▶ _RECORDS FOR THE TASK_:
--------------------

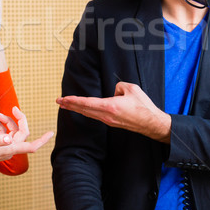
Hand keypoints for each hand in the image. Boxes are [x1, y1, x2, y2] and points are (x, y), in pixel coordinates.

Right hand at [0, 107, 53, 182]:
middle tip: (14, 108)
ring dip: (5, 121)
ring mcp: (3, 146)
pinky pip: (2, 132)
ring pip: (11, 131)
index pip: (31, 146)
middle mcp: (9, 148)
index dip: (42, 140)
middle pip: (21, 132)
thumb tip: (9, 137)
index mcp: (9, 149)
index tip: (50, 133)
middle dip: (19, 120)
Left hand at [56, 82, 171, 142]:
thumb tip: (114, 91)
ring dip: (77, 109)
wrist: (151, 123)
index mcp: (110, 106)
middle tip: (59, 101)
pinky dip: (86, 111)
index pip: (87, 103)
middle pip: (84, 110)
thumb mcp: (131, 88)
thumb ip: (118, 86)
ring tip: (66, 105)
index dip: (74, 101)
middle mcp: (107, 115)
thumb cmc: (143, 106)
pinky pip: (95, 116)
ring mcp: (109, 121)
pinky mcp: (112, 122)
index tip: (64, 99)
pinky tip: (82, 109)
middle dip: (70, 105)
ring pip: (88, 114)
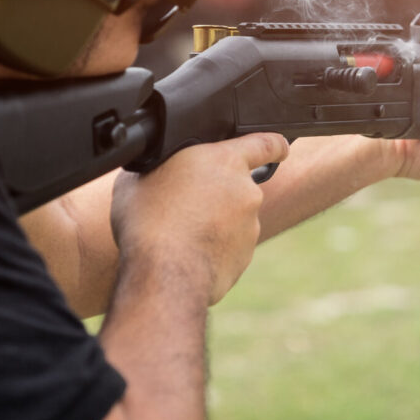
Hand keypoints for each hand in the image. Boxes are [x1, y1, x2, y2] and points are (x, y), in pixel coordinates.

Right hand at [110, 133, 287, 303]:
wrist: (163, 275)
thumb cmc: (148, 220)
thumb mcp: (139, 177)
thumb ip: (164, 166)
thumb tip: (162, 173)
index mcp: (226, 162)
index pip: (266, 143)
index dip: (274, 146)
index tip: (280, 150)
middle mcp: (246, 192)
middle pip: (237, 187)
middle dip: (216, 195)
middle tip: (183, 206)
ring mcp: (249, 227)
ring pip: (232, 220)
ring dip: (213, 224)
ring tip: (178, 234)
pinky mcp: (244, 258)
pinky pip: (228, 248)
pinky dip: (212, 250)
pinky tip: (185, 254)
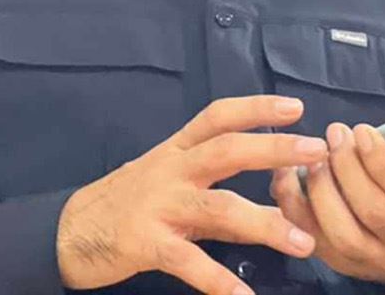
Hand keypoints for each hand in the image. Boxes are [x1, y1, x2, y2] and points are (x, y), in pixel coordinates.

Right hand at [56, 95, 328, 293]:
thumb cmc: (126, 204)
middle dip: (274, 150)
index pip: (218, 117)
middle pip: (227, 150)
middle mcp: (171, 170)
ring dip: (265, 224)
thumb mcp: (168, 182)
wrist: (68, 233)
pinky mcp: (147, 243)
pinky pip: (190, 262)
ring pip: (219, 207)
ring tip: (303, 242)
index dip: (256, 109)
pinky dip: (220, 281)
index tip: (295, 107)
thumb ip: (215, 186)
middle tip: (317, 152)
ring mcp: (159, 206)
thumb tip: (274, 192)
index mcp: (176, 150)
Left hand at [269, 121, 384, 283]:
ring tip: (315, 154)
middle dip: (348, 169)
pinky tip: (290, 175)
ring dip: (321, 188)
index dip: (382, 163)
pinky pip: (309, 237)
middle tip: (335, 133)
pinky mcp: (339, 262)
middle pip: (371, 210)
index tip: (364, 130)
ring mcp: (370, 260)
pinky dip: (294, 206)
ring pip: (339, 229)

--------------------

▶ _DIRECTIONS FOR THIS TASK_:
From the material above, output only the span of lines that starts at the one containing "thumb ip: (118, 86)" and finishes at the one containing "pinky tip: (185, 254)", word for word and free of pictures.

▶ _WRITTEN REPLY_:
thumb ip: (118, 86)
ring tip: (66, 105)
index dip: (74, 101)
middle mcp: (107, 115)
thumb cmc: (143, 106)
pinky pip: (95, 116)
ring mcp: (109, 121)
pinky mcp: (112, 122)
index tip: (64, 99)
pinky tip: (82, 109)
middle dip: (70, 105)
ring pip: (88, 114)
Hand keypoints for each hand in the image. Boxes are [x1, y1, x2, y2] and points are (x, y), in pixel coordinates.

Right hand at [110, 133, 287, 303]:
wrist: (163, 275)
thumb cmc: (148, 220)
thumb mcp: (139, 177)
thumb ip: (164, 166)
thumb tip: (162, 173)
index mcp: (226, 162)
index pip: (266, 143)
index dip: (274, 146)
index tip: (280, 150)
middle mcp: (246, 192)
middle pip: (237, 187)
middle dip: (216, 195)
middle tip: (183, 206)
ring mcp: (249, 227)
ring pip: (232, 220)
ring dip: (213, 224)
ring tip: (178, 234)
pinky mcp: (244, 258)
pinky pip: (228, 248)
pinky dip: (212, 250)
pinky tip: (185, 254)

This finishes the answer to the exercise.